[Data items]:
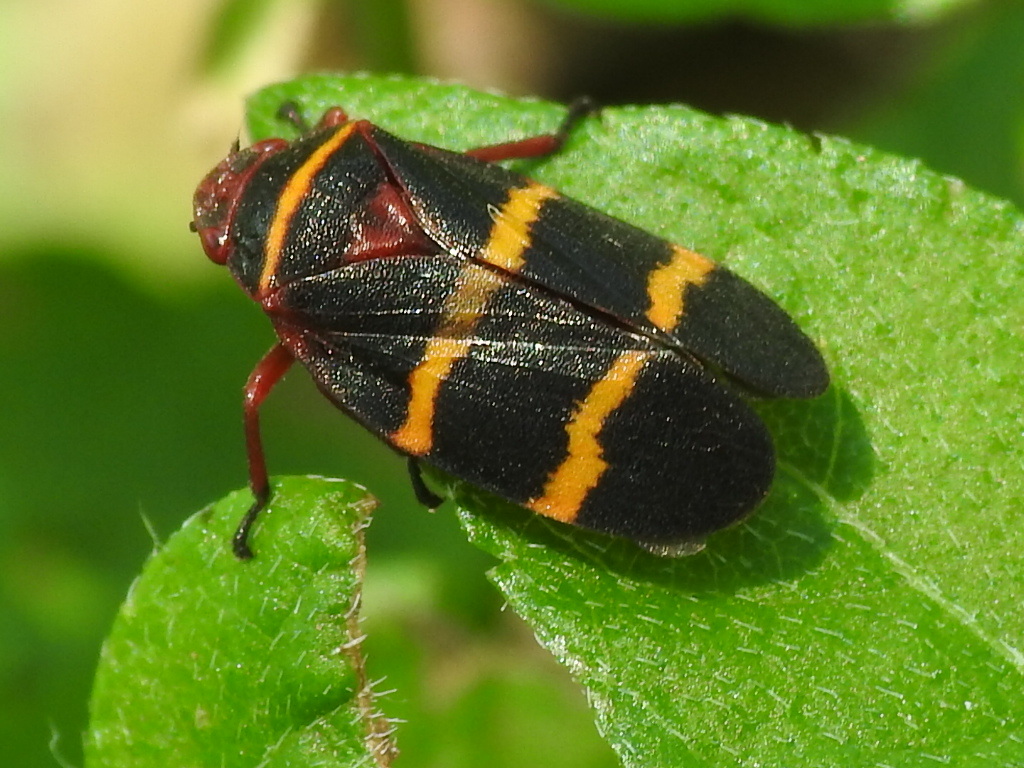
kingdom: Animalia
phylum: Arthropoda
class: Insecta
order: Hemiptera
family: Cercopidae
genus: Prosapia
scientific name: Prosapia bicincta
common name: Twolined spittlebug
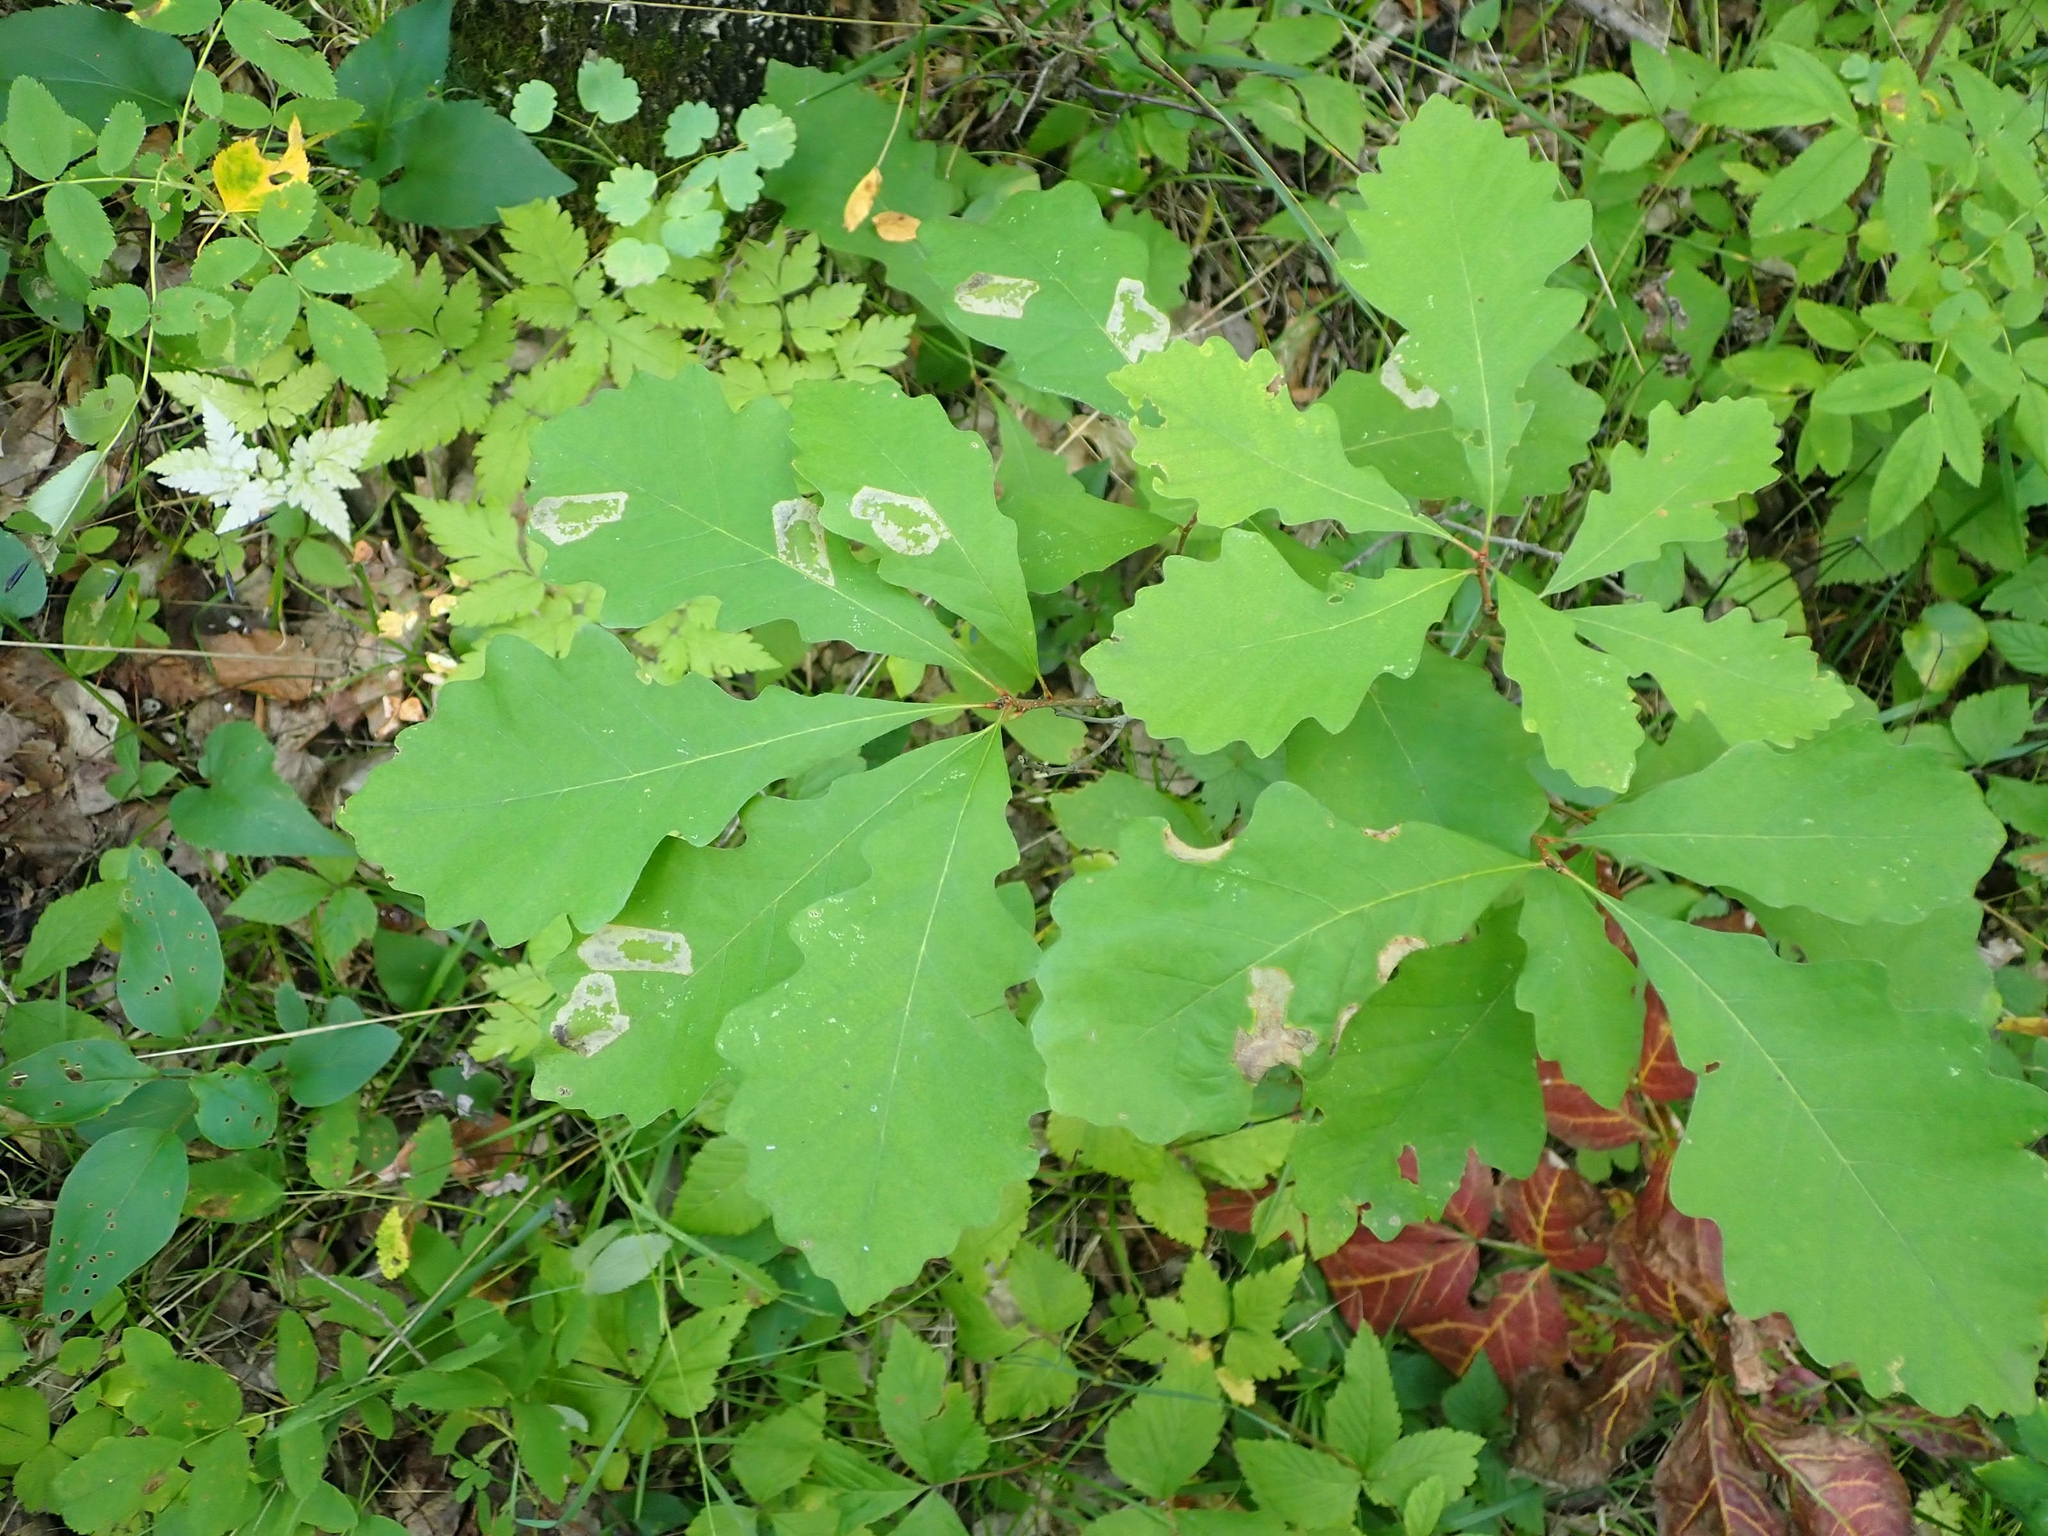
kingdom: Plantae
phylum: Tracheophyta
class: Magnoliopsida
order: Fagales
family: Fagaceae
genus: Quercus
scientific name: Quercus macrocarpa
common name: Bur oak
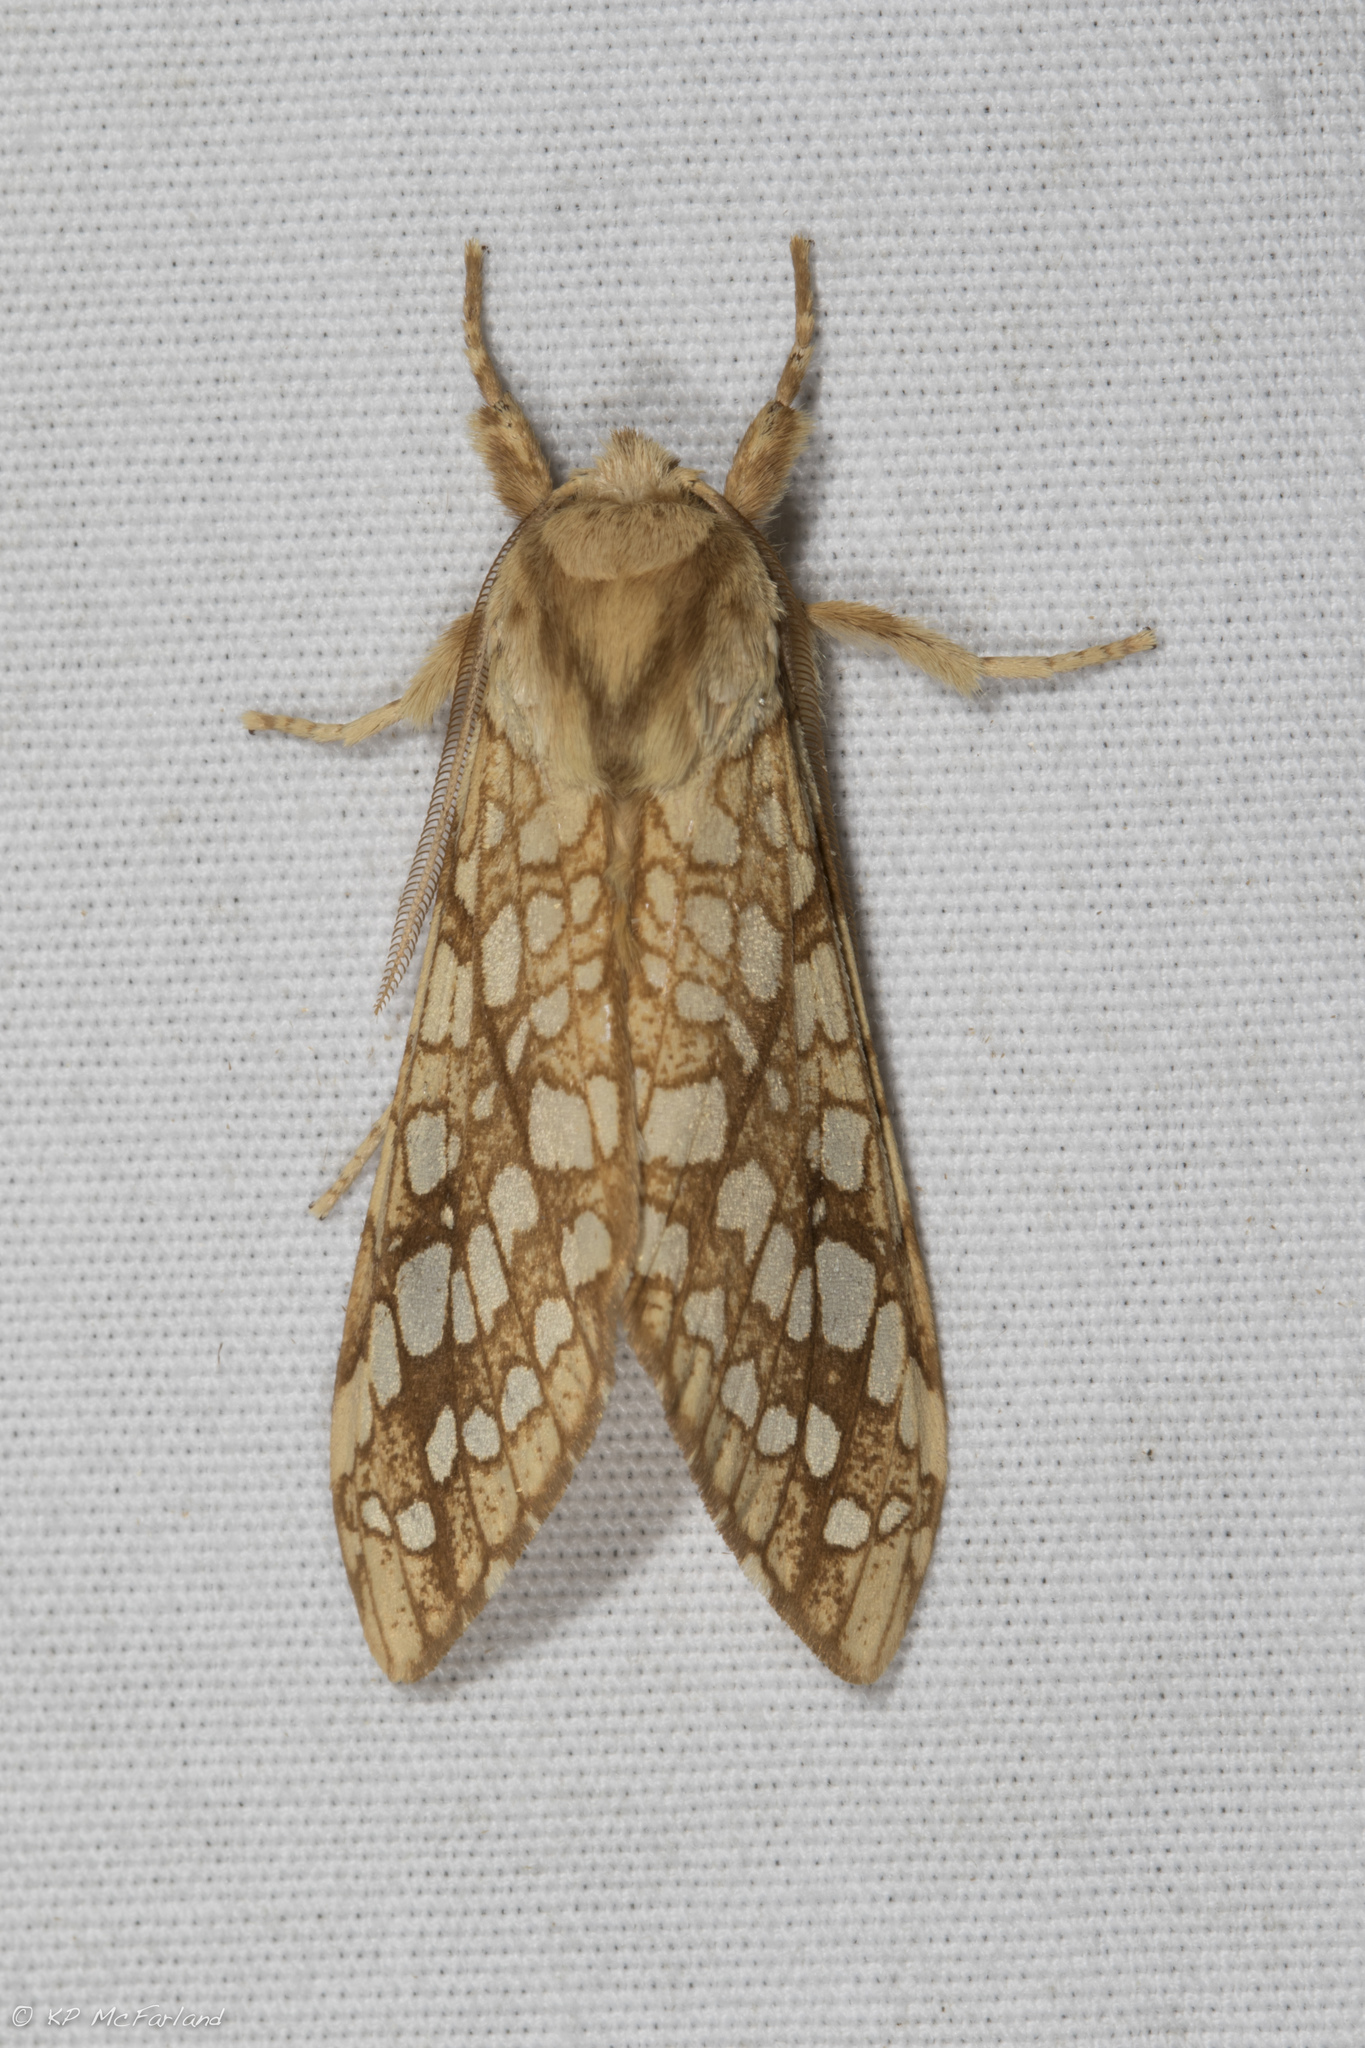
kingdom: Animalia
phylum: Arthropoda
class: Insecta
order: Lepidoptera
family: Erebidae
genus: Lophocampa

[Objective]: Recast the lines above as a JSON list of strings, one string per line, leaving out blank lines and the pictures.

[Written reply]:
[
  "kingdom: Animalia",
  "phylum: Arthropoda",
  "class: Insecta",
  "order: Hemiptera",
  "family: Cercopidae",
  "genus: Prosapia",
  "scientific name: Prosapia bicincta",
  "common name: Twolined spittlebug",
  "kingdom: Plantae",
  "phylum: Tracheophyta",
  "class: Magnoliopsida",
  "order: Fagales",
  "family: Fagaceae",
  "genus: Quercus",
  "scientific name: Quercus macrocarpa",
  "common name: Bur oak",
  "kingdom: Animalia",
  "phylum: Arthropoda",
  "class: Insecta",
  "order: Lepidoptera",
  "family: Erebidae",
  "genus: Lophocampa"
]